Transcribed page contents
------------
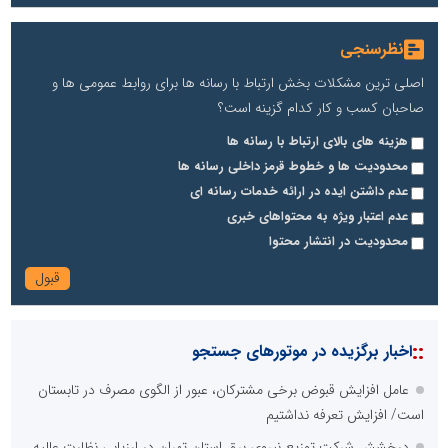
نظرسنجی
اصلی ترین مشکلات بخش ارتباط با رسانه ها برای روابط عمومی ها و
صاحبان کسب و کار کدام گزینه است؟
هزینه های بالای ارتباط با رسانه ها
محدودیت ها و خطوط قرمز داخلی رسانه ها
عدم داشتن ایده در ارائه خدمات رسانه ای
عدم اعتبار ویژه به محتواهای خبری
محدودیت در انتشار محتوا
::
اخبار برگزیده در موتورهای جستجو
عامل افزایش قبوض برخی مشترکان، عبور از الگوی مصرف در تابستان
است/ افزایش تعرفه نداشتیم
درخشش شرکت توزیع نیروی برق استان تهران در ارزیابی نظارت عالیه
------------
_WHAT TO PRODUCE_: Beginning with the line that contains "اخبار برگزیده در موتورهای جستجو", repeat every line through the end of the records and nothing more.

_WRITTEN SOLUTION_:
اخبار برگزیده در موتورهای جستجو
عامل افزایش قبوض برخی مشترکان، عبور از الگوی مصرف در تابستان
است/ افزایش تعرفه نداشتیم
درخشش شرکت توزیع نیروی برق استان تهران در ارزیابی نظارت عالیه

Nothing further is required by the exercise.